The sweet spot is 1 user to a few hundred users. Solo devs, small teams, home labs, mid-size organizations. The limitations section on the Arc Relay page has the full picture.
Why open source
MCP infrastructure is too important to be locked behind a vendor. The layer that sits between your AI agents and your production tools needs to be inspectable, modifiable, and self-hostable. Arc Relay is MIT licensed because the control plane should be a public good.

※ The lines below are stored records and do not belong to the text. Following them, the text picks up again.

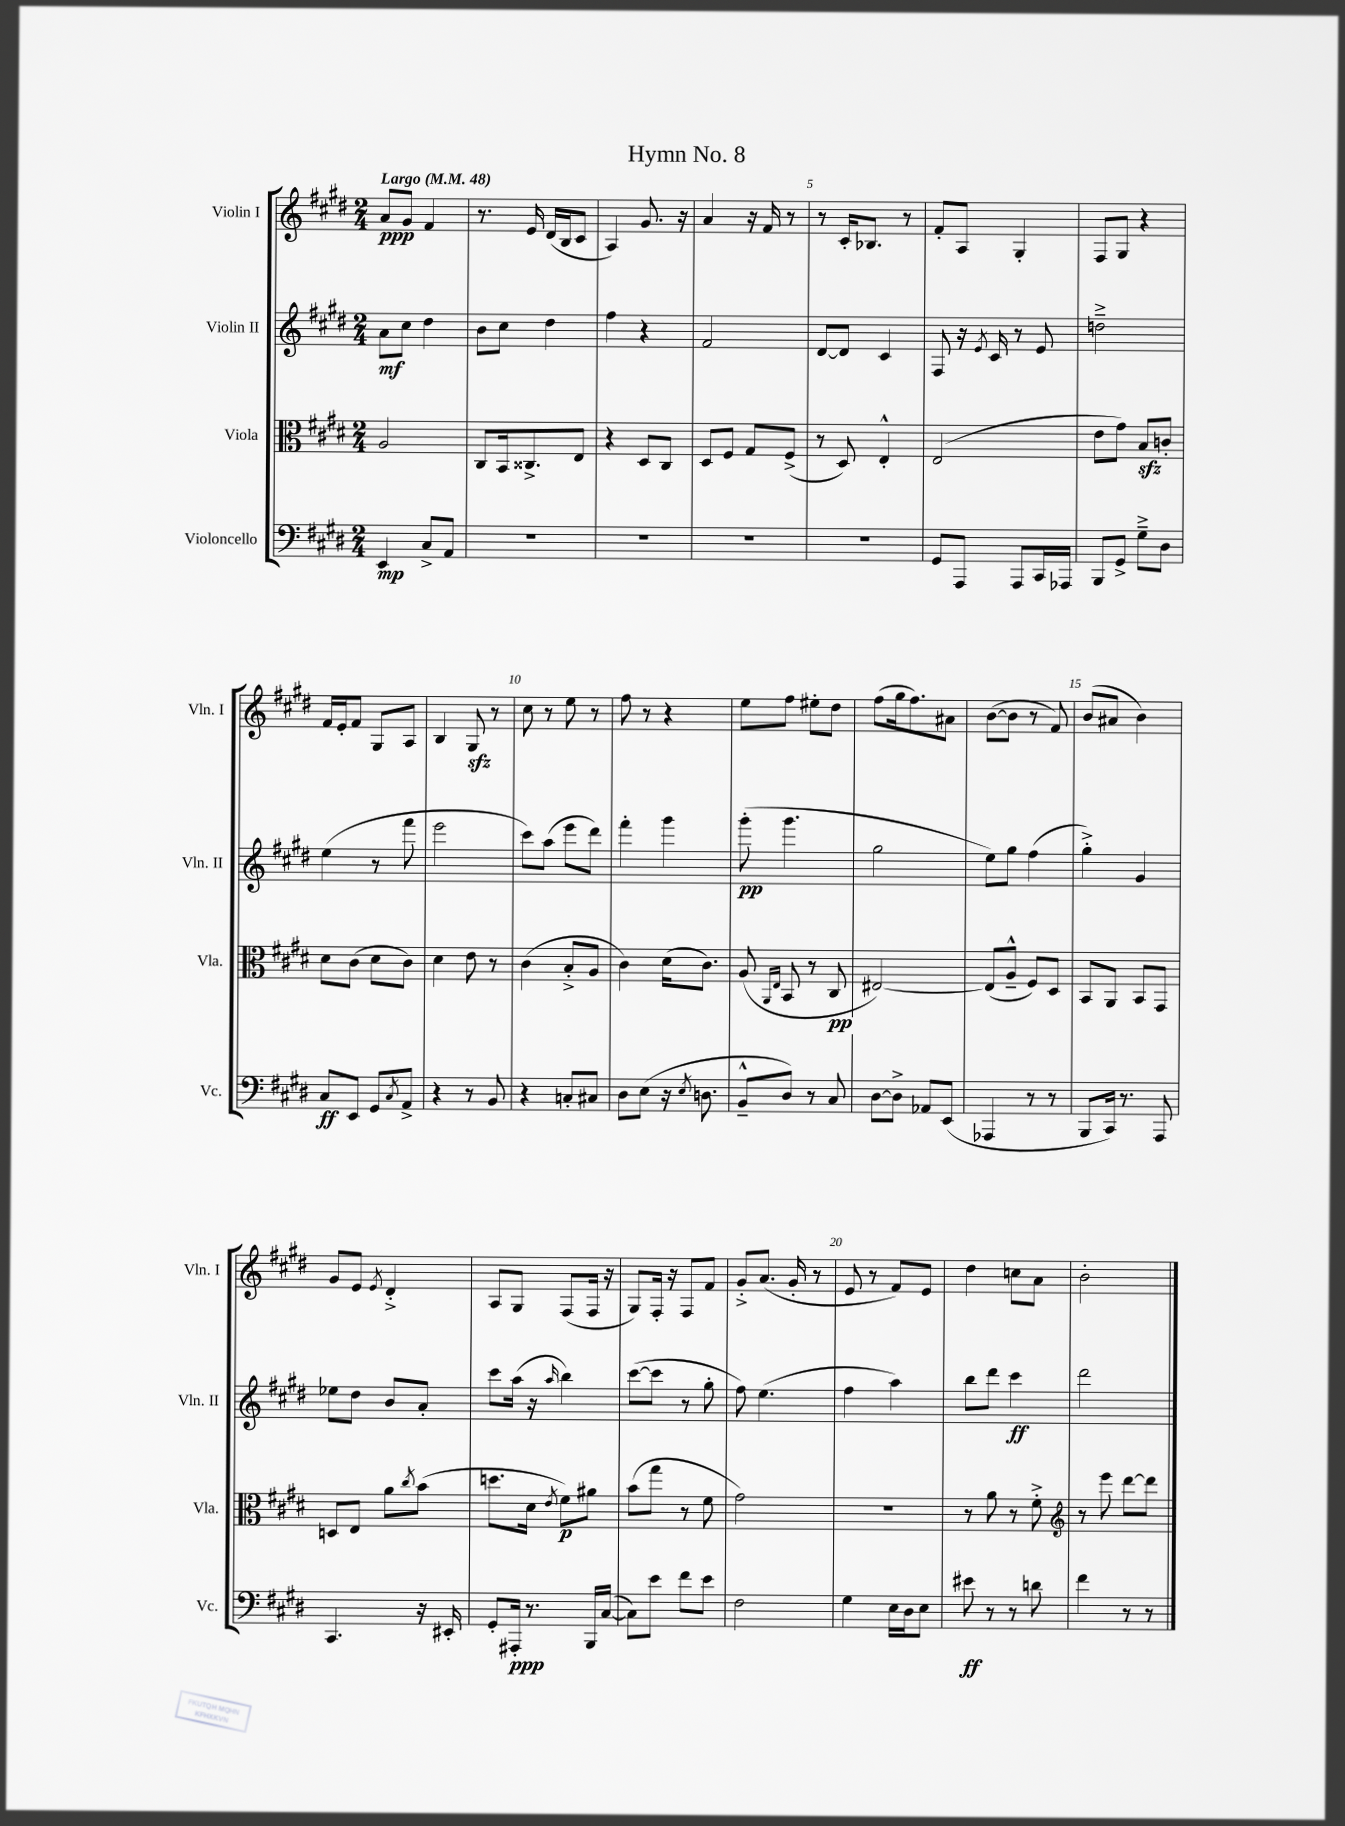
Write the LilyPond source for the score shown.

\header { title = "Hymn No. 8" }
<<
\new StaffGroup <<
\new Staff = "s0" \with { instrumentName = "Violin I" shortInstrumentName = "Vln. I" } {
    \clef treble \key e \major \numericTimeSignature \time 2/4 \tempo "Largo" 4 = 48
    a'8\ppp gis'8 fis'4 |
    r8. e'16 dis'16( b16 cis'8 |
    a4) gis'8. r16 |
    a'4 r16 fis'16 r8 |
    r8 cis'16-. bes8. r8 |
    fis'8-. a8 gis4-. |
    fis8 gis8 r4 |
    fis'16 e'16-. fis'8 gis8 a8 |
    b4 gis8\sfz r8 |
    cis''8 r8 e''8 r8 |
    fis''8 r8 r4 |
    e''8 fis''8 eis''8-. dis''8 |
    fis''8( gis''16 fis''8.) ais'8 |
    b'8~( b'8 r8 fis'8) |
    b'8( ais'8 b'4) |
    gis'8 e'8 \acciaccatura { e'8 } dis'4-.-> |
    a8 gis8 fis8( fis16 r16 |
    gis8) fis16-. r16 fis8 fis'8 |
    gis'8-.-> a'8.( gis'16-. r8 |
    e'8 r8 fis'8) e'8 |
    dis''4 c''8 a'8 |
    b'2-. \bar "|." |
}
\new Staff = "s1" \with { instrumentName = "Violin II" shortInstrumentName = "Vln. II" } {
    \clef treble \key e \major \numericTimeSignature \time 2/4
    a'8\mf cis''8 dis''4 |
    b'8 cis''8 dis''4 |
    fis''4 r4 |
    fis'2 |
    dis'8~ dis'8 cis'4 |
    fis8 r16 \acciaccatura { e'8 } cis'16 r8 e'8 |
    d''2---> |
    e''4( r8 fis'''8 |
    e'''2 |
    cis'''8) a''8( e'''8 dis'''8) |
    fis'''4-. gis'''4 |
    gis'''8-.\pp( gis'''4. |
    gis''2 |
    e''8) gis''8 fis''4( |
    gis''4-.->) gis'4 |
    ees''8 dis''8 b'8 a'8-. |
    cis'''8 a''16( r16 \grace { a''16 } b''4) |
    cis'''8~( cis'''8 r8 gis''8-. |
    fis''8) e''4.( |
    fis''4 a''4) |
    b''8 dis'''8 cis'''4\ff |
    dis'''2 \bar "|." |
}
\new Staff = "s2" \with { instrumentName = "Viola" shortInstrumentName = "Vla." } {
    \clef alto \key e \major \numericTimeSignature \time 2/4
    a2 |
    cis8 b,16 cisis8.-> e8 |
    r4 dis8 cis8 |
    dis8 fis8 gis8 fis8->( |
    r8 dis8) e4-.-^ |
    e2( |
    e'8 gis'8) b8\sfz c'8-. |
    dis'8 cis'8( dis'8 cis'8) |
    dis'4 e'8 r8 |
    cis'4( b8-.-> a8 |
    cis'4) dis'16( cis'8.) |
    a8( \grace { a,16 e16 } b,8 r8 cis8\pp |
    eis2~) |
    eis8( a8---^ fis8) dis8 |
    b,8 a,8 b,8 gis,8 |
    d8 e8 a'8 \acciaccatura { cis''8 } b'8( |
    d''8. dis'16 \acciaccatura { e'8 } fis'8\p) ais'8 |
    b'8( gis''8 r8 fis'8 |
    gis'2) |
    R2 |
    r8 a'8 r8 fis'8-.-> |
    \clef treble r8 e'''8 dis'''8~ dis'''8 \bar "|." |
}
\new Staff = "s3" \with { instrumentName = "Violoncello" shortInstrumentName = "Vc." } {
    \clef bass \key e \major \numericTimeSignature \time 2/4
    e,4\mp cis8-> a,8 |
    R2 |
    R2 |
    R2 |
    R2 |
    gis,8 a,,8 a,,8 cis,16 aes,,16 |
    b,,8 gis,8-> gis8---> dis8 |
    cis8\ff e,8 gis,8 \acciaccatura { cis8 } a,8-> |
    r4 r8 b,8 |
    r4 c8-. cis8 |
    dis8 e8( r16 \acciaccatura { e8 } d8. |
    b,8---^ dis8) r8 cis8 |
    dis8~ dis8-> aes,8 e,8( |
    aes,,4 r8 r8 |
    b,,8 cis,16) r8. a,,8 |
    cis,4. r16 eis,16-. |
    gis,8-. ais,,16-.\ppp r8. b,,16 cis16~( |
    cis8) e'8 fis'8 e'8 |
    fis2 |
    gis4 e16 dis16 e8 |
    eis'8\ff r8 r8 d'8 |
    fis'4 r8 r8 \bar "|." |
}
>>
>>
\layout { \context { \Score \override BarNumber.break-visibility = ##(#f #t #t) barNumberVisibility = #(every-nth-bar-number-visible 5) } }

Arc Relay also stands on its own. You do not need to be a Comma Compliance customer to use it. Install it, configure it, manage your MCP servers, and never talk to us again if you do not want to. That is a complete product.
The bigger picture
Comma Compliance builds compliance archiving for regulated industries. Our core product captures WhatsApp, Signal, iMessage, and 40+ other channels for SEC and FINRA-regulated firms. Arc Relay is the first piece of Comma Compliance Arc, our platform for capturing and governing AI and agent activity alongside those human channels. There is more on the homepage if that is interesting to you.
But that is a story for the platform pages. For today, Arc Relay is the thing you can run this afternoon.